BEGIN PASSAGE

Studio album by Laibach
- Released: September 8, 2003
- Genre: Post-industrial, electro-industrial, EBM
- Length: 58:23 (CD version), 62:27 (2LP version)
- Label: Mute
- Producer: Iztok Turk & Laibach

Laibach chronology
| The John Peel Sessions (2002) | WAT (2003) | Anthems (2004) |

= WAT (album) =

WAT is the sixth studio album by Slovenian music group Laibach, released September 8, 2003.

The CD included a bonus video of "Tanz mit Laibach" and the vinyl LP and promo CD "Reject or Breed".

The album title is an acronym for "We Are Time" as the title track reveals.

"The point of WAT is not what Laibach is, or what it wants, but what you are and where you stand".

END PASSAGE
BEGIN SUPPLIED INFORMATION

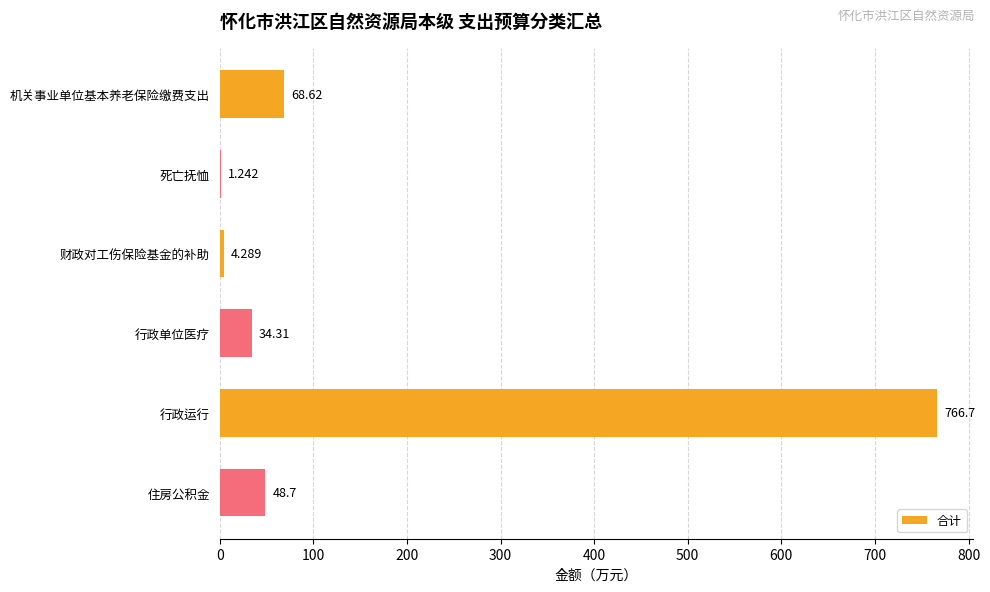

Which label corresponds to the largest value in the chart?

行政运行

END SUPPLIED INFORMATION

Reproduce word for word everything in the text about Laibach's album WAT from "The CD included" down to "title track reveals.".

**RESULT**
The CD included a bonus video of "Tanz mit Laibach" and the vinyl LP and promo CD "Reject or Breed".

The album title is an acronym for "We Are Time" as the title track reveals.